### COLLECTED DATA
- - - - - - -

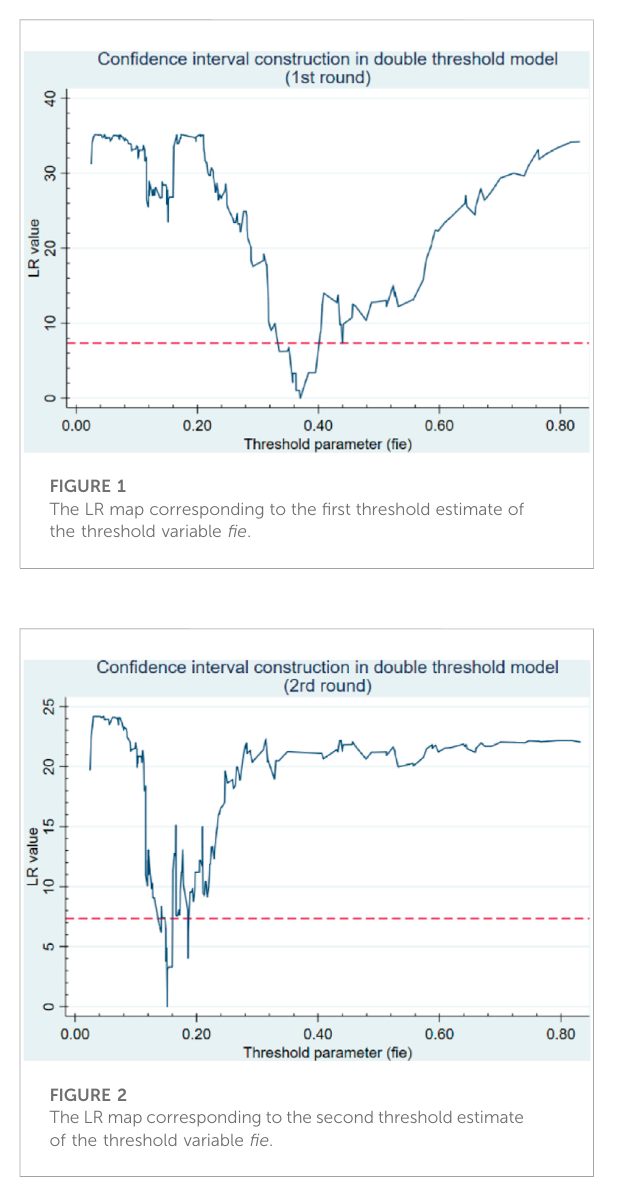
FIGURE 4 The LR map corresponding to the second threshold estimate of the threshold variable iie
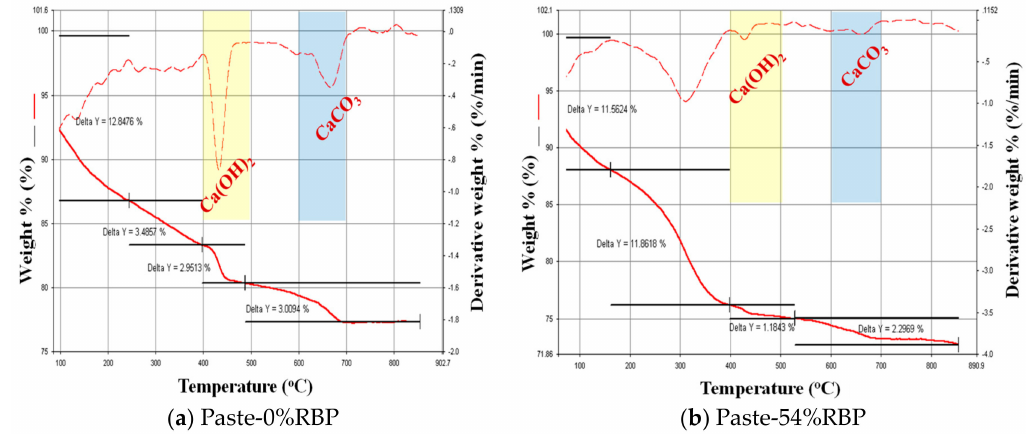
Figure 6. Hydration product analysis for the paste with RBP by DTG test. ( a ) Paste-0%RBP; ( b )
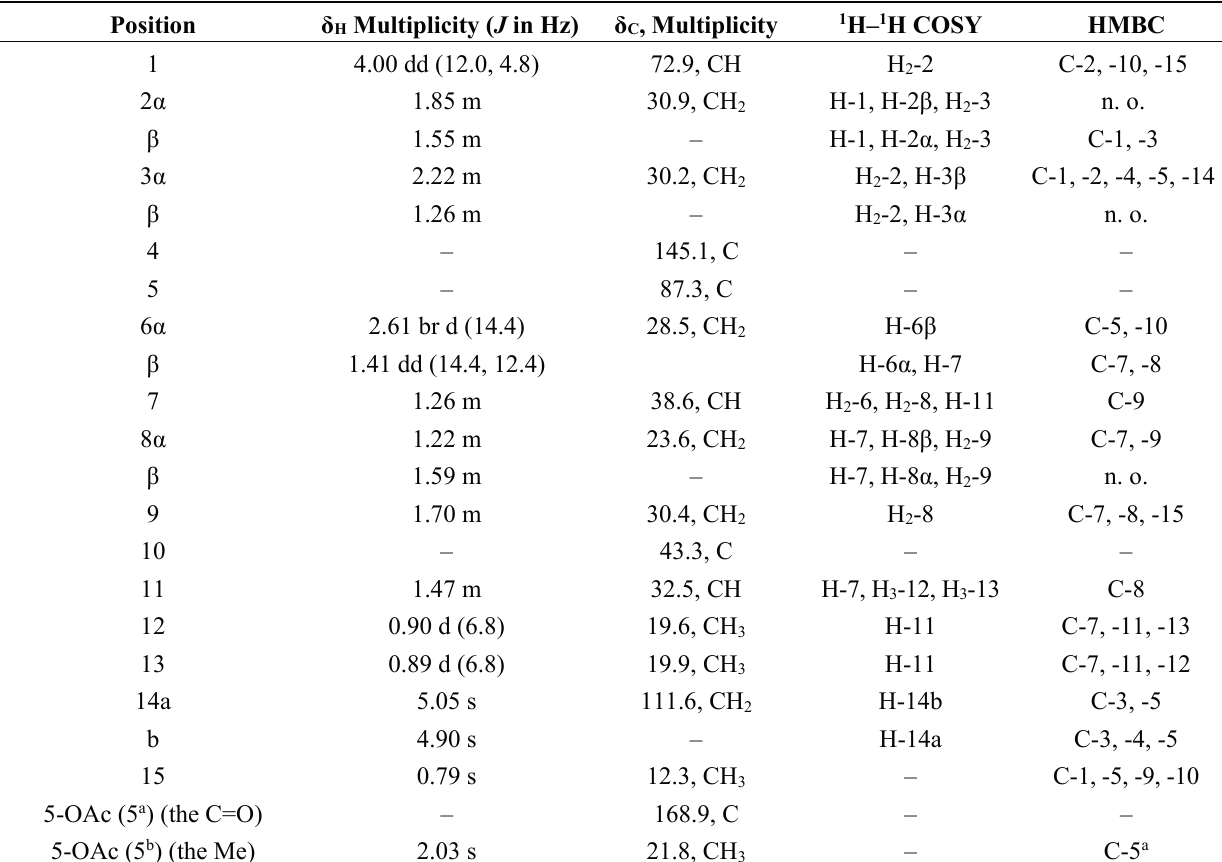
Table 1. 1 H (400 MHz, CDCl 3 ) and 13 C (100 MHz, CDCl 3 ) NMR data, 1 H– 1 H COSY and HMBC correlations for sesquiterpenoid 2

- - - - - - -

### ACTIVITY
Could the data above be copied out exactly, with no pictures kept?

### SOLUTION BELOW
FIGURE 4 The LR map corresponding to the second threshold estimate of the threshold variable iie
Figure 6. Hydration product analysis for the paste with RBP by DTG test. ( a ) Paste-0%RBP; ( b )
Table 1. 1 H (400 MHz, CDCl 3 ) and 13 C (100 MHz, CDCl 3 ) NMR data, 1 H– 1 H COSY and HMBC correlations for sesquiterpenoid 2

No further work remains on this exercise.